*** Raw data ***

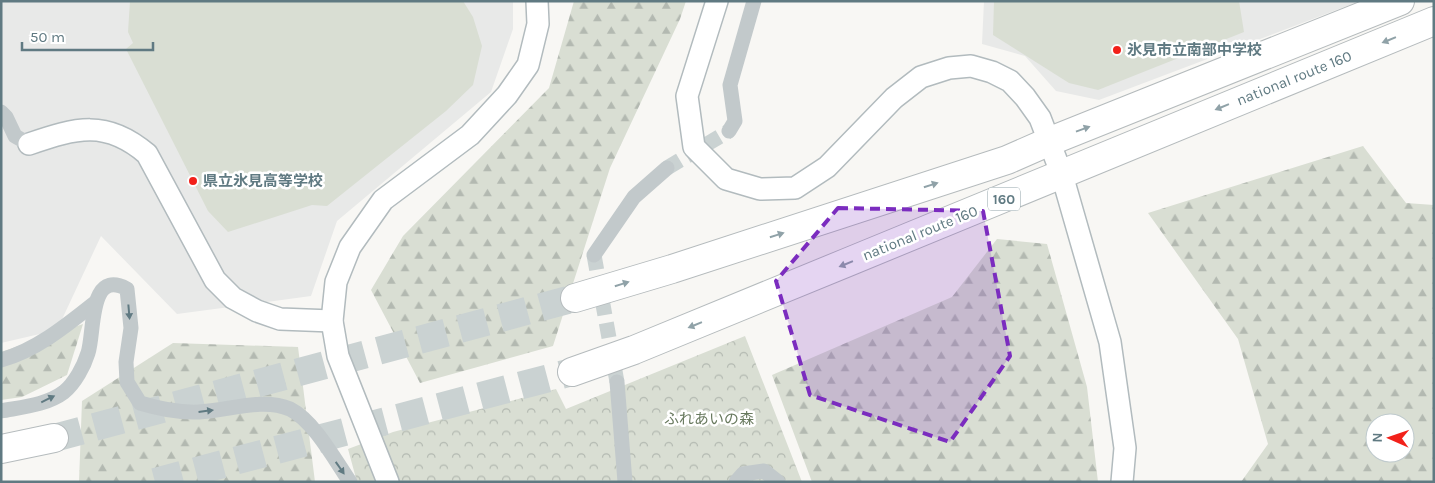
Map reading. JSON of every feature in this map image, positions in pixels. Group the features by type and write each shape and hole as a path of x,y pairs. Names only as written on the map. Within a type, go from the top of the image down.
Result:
{"highway":[{"name":"160","path":"575,298 672,269 998,163 1400,1"},
{"name":"national route 160","path":"572,372 634,350 1062,175 1105,154 1434,21"},
{"path":"1,449 54,438"}],"street":[{"path":"388,482 338,356 332,321 336,282 350,247 383,200 470,135 507,96 528,64 538,24 537,1"},
{"path":"717,1 688,96 694,147 726,179 760,189 795,188 827,167 894,98 921,77 949,68 971,66 992,72 1010,81 1040,118 1062,175 1110,342 1125,448 1122,482"},
{"path":"729,131 735,121 730,85 754,1"},
{"path":"1,112 6,117 15,136 29,144 67,131 91,128 110,131 134,142 147,154 215,280 233,298 257,311 280,319 332,321"},
{"path":"594,255 634,197 667,168"},
{"path":"1,411 41,403 64,392 78,375 88,352 96,302 100,291 109,285 118,284 127,289 130,328 126,362 127,382 140,403 173,412 201,412 256,404 289,409 310,425 350,482"},
{"path":"1,360 26,352 66,326 96,302"},
{"path":"617,382 625,482"},
{"path":"736,482 743,474 764,471 778,482"}],"highlighted area":[{"path":"838,208 983,211 1010,356 950,442 810,395 776,281"}],"shaded area":[{"name":"県立氷見高等学校","path":"1,1 513,1 513,29 491,92 337,221 311,296 177,314 101,236 57,330 1,343"},
{"name":"氷見市立南部中学校","path":"984,1 1360,1 1099,100 1056,91 1025,56 982,44"}],"green space":[{"path":"130,1 463,1 473,17 482,46 473,85 446,111 327,206 312,205 228,232 208,211 126,49 133,43 128,32"},
{"path":"574,1 686,1 680,19 610,168 553,346 420,383 371,290 403,236 549,88"},
{"name":"氷見市立南部中学校","path":"994,1 1239,1 1244,32 1098,90 1069,83 993,35"},
{"path":"1363,146 1406,203 1434,205 1434,482 1241,482 1268,444 1238,339 1148,213"},
{"path":"997,239 1047,244 1087,387 1098,482 812,482 772,375 952,297"},
{"path":"83,324 67,375 22,397 1,400 1,352"},
{"name":"ふれあいの森","path":"745,336 802,482 357,482 348,449 393,432 556,389 566,409"},
{"path":"173,343 298,347 315,482 79,482 82,401"}],"tunnel":[{"path":"667,168 729,131"},
{"path":"594,255 617,382"},
{"path":"54,438 575,298"},
{"path":"155,482 572,372"}],"place":[{"name":"氷見市立南部中学校","path":"1117,50"},
{"name":"県立氷見高等学校","path":"193,181"}]}
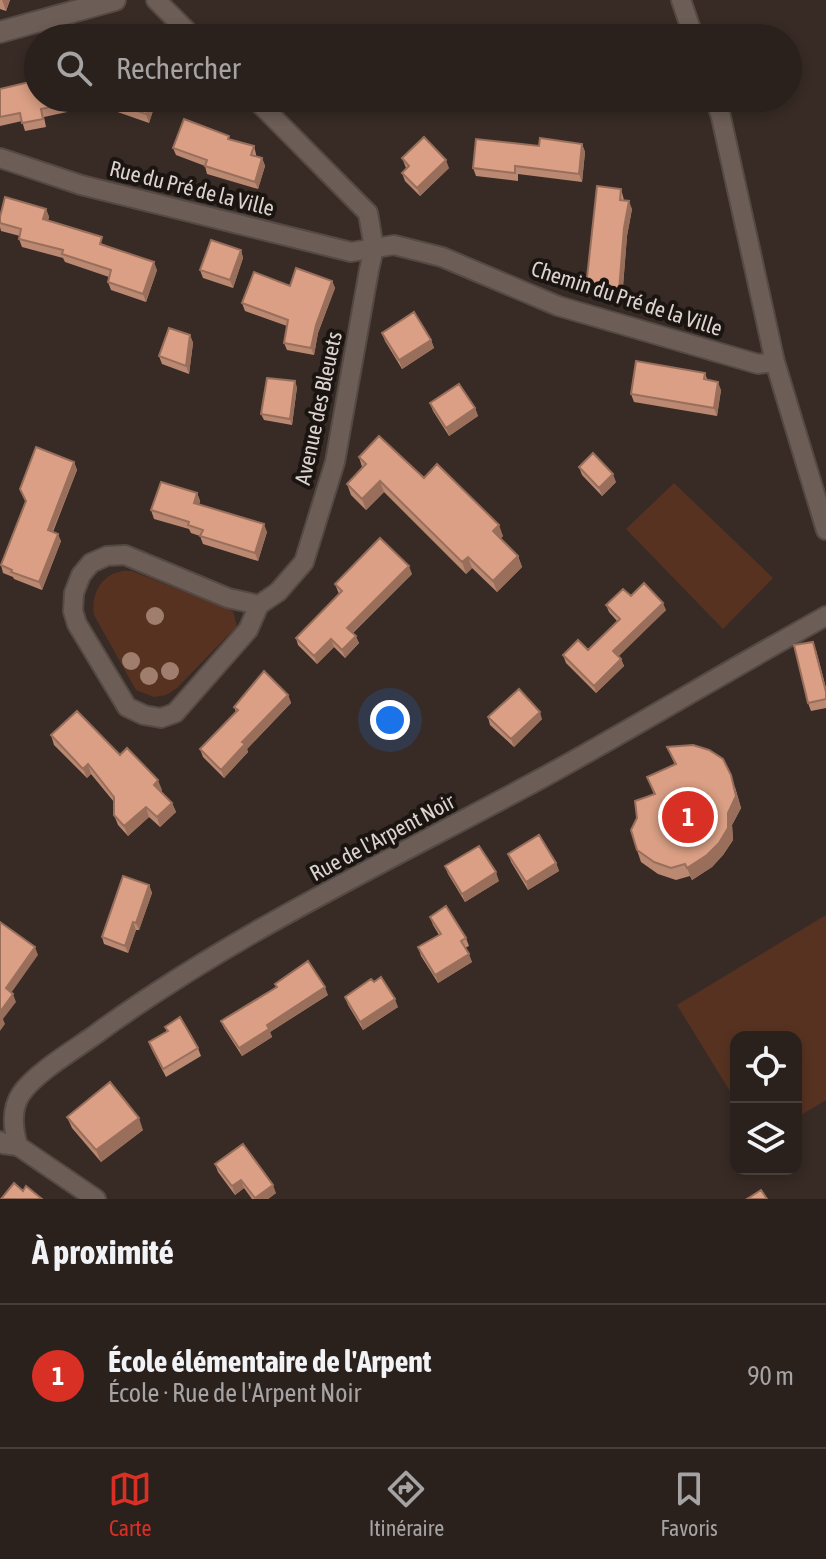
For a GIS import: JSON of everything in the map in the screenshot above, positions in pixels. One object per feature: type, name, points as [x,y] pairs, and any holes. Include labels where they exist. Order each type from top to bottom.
[{"type":"street","points":[[29,24],[115,0]]},
{"type":"street","points":[[156,0],[180,24]]},
{"type":"street","points":[[681,0],[689,24]]},
{"type":"street","points":[[0,32],[24,25]]},
{"type":"street","points":[[268,112],[368,213],[374,248]]},
{"type":"street","points":[[719,112],[775,362],[826,530]]},
{"type":"street","name":"Rue du Pré de la Ville","points":[[0,158],[81,185],[351,252],[374,248]]},
{"type":"street","name":"Chemin du Pré de la Ville","points":[[374,248],[394,245],[442,257],[558,306],[758,364],[775,362]]},
{"type":"street","name":"Avenue des Bleuets","points":[[259,605],[228,598],[125,555],[107,556],[91,563],[81,575],[74,593],[73,611],[77,624],[127,707],[161,718],[175,713],[248,630],[259,605],[278,592],[304,562],[335,462],[374,248]]},
{"type":"street","name":"Rue de l'Arpent Noir","points":[[22,1092],[113,1021],[209,959],[552,772],[826,616]]},
{"type":"street","points":[[0,1100],[22,1092]]},
{"type":"street","points":[[22,1092],[15,1107],[14,1132],[9,1144],[96,1199]]},
{"type":"shaded area","points":[[674,483],[773,578],[723,629],[626,529]]},
{"type":"shaded area","points":[[122,571],[132,571],[233,611],[237,626],[177,688],[166,695],[154,697],[136,690],[94,615],[95,595],[106,578]]},
{"type":"shaded area","points":[[826,915],[826,1100],[802,1114],[802,1031],[730,1031],[730,1091],[677,1005]]},
{"type":"building","points":[[24,83],[24,112],[42,112],[43,119],[22,123],[20,113],[0,117],[0,89]]},
{"type":"building","points":[[184,119],[229,136],[228,139],[254,146],[251,155],[262,158],[255,182],[205,166],[207,160],[173,148]]},
{"type":"building","points":[[424,137],[446,160],[417,188],[402,173],[409,166],[402,158]]},
{"type":"building","points":[[540,138],[582,144],[579,174],[515,166],[515,173],[473,168],[476,139],[539,146]]},
{"type":"building","points":[[597,186],[621,189],[620,200],[629,201],[619,291],[586,287]]},
{"type":"building","points":[[5,197],[46,209],[43,219],[102,237],[100,244],[154,262],[143,294],[108,282],[111,270],[62,254],[63,250],[19,239],[21,229],[0,223]]},
{"type":"building","points":[[211,240],[241,250],[230,280],[200,270]]},
{"type":"building","points":[[296,268],[332,281],[311,348],[284,343],[288,320],[242,303],[254,272],[290,286]]},
{"type":"building","points":[[414,312],[431,340],[399,360],[382,333]]},
{"type":"building","points":[[169,328],[190,335],[186,366],[159,356]]},
{"type":"building","points":[[636,361],[705,373],[704,379],[718,382],[714,408],[631,394]]},
{"type":"building","points":[[267,378],[295,381],[290,419],[261,414]]},
{"type":"building","points":[[459,384],[475,408],[446,428],[430,403]]},
{"type":"building","points":[[379,436],[424,478],[437,464],[499,525],[493,531],[518,556],[493,581],[468,557],[462,562],[380,481],[362,499],[347,484],[366,464],[359,457]]},
{"type":"building","points":[[36,447],[74,462],[48,530],[58,534],[39,582],[1,565],[26,501],[20,489]]},
{"type":"building","points":[[593,453],[613,474],[599,488],[579,467]]},
{"type":"building","points":[[161,482],[197,493],[194,503],[264,524],[255,553],[200,536],[203,530],[188,525],[189,522],[151,510]]},
{"type":"building","points":[[380,538],[409,566],[347,628],[356,636],[342,650],[331,639],[314,656],[296,638],[342,591],[335,584]]},
{"type":"building","points":[[644,583],[663,603],[613,651],[621,659],[594,686],[563,655],[578,640],[588,650],[620,619],[606,605],[623,589],[631,596]]},
{"type":"building","points":[[813,642],[826,699],[808,703],[794,645]]},
{"type":"building","points":[[264,671],[288,695],[242,742],[245,744],[221,770],[200,749],[238,710],[234,707]]},
{"type":"building","points":[[519,689],[540,712],[511,739],[488,717]]},
{"type":"building","points":[[77,711],[120,755],[127,748],[158,780],[154,785],[172,803],[157,817],[146,807],[124,826],[114,815],[114,797],[88,764],[83,769],[51,735]]},
{"type":"building","points":[[693,745],[723,759],[736,796],[728,813],[728,828],[719,843],[687,868],[685,864],[671,868],[654,862],[637,850],[631,830],[637,818],[635,801],[655,794],[647,777],[676,764],[667,747]]},
{"type":"building","points":[[539,835],[556,863],[526,882],[508,854]]},
{"type":"building","points":[[479,846],[496,872],[462,894],[445,866]]},
{"type":"building","points":[[123,876],[149,885],[125,946],[102,937]]},
{"type":"building","points":[[446,906],[466,938],[461,941],[469,954],[435,975],[418,947],[441,934],[430,917]]},
{"type":"building","points":[[0,922],[35,947],[6,988],[13,994],[0,1012]]},
{"type":"building","points":[[308,961],[325,987],[267,1025],[269,1029],[239,1048],[221,1021],[277,987],[275,984]]},
{"type":"building","points":[[381,977],[395,999],[360,1022],[345,997],[371,979],[374,982]]},
{"type":"building","points":[[180,1017],[198,1048],[163,1069],[149,1042],[168,1031],[165,1027]]},
{"type":"building","points":[[110,1082],[139,1118],[96,1150],[67,1117]]},
{"type":"building","points":[[243,1144],[273,1185],[255,1198],[241,1180],[232,1186],[215,1164]]},
{"type":"building","points":[[14,1183],[23,1191],[26,1186],[42,1199],[1,1199]]},
{"type":"building","points":[[761,1190],[767,1199],[747,1199]]},
{"type":"place","name":"École élémentaire de l'Arpent","points":[[688,817]]}]
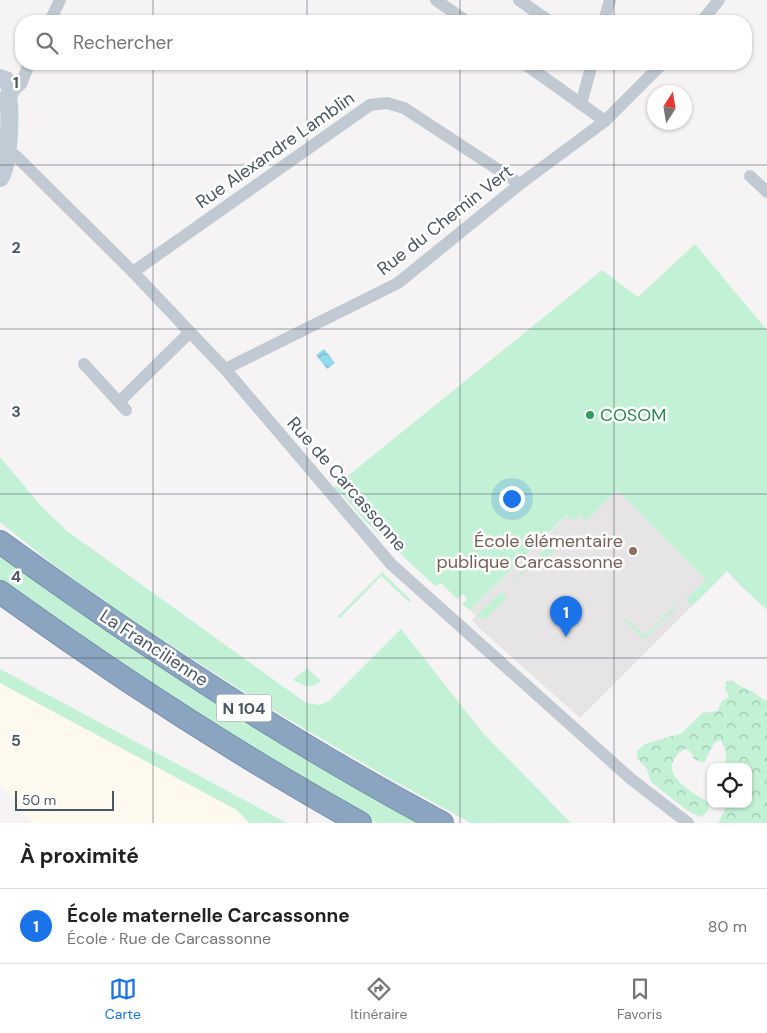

*** End of Raw data ***

◆ Exercise description:
If a line contains the word "pairs", it counts; say how many such lines the records hold, and give only that number.

◆ Solution for this task:
2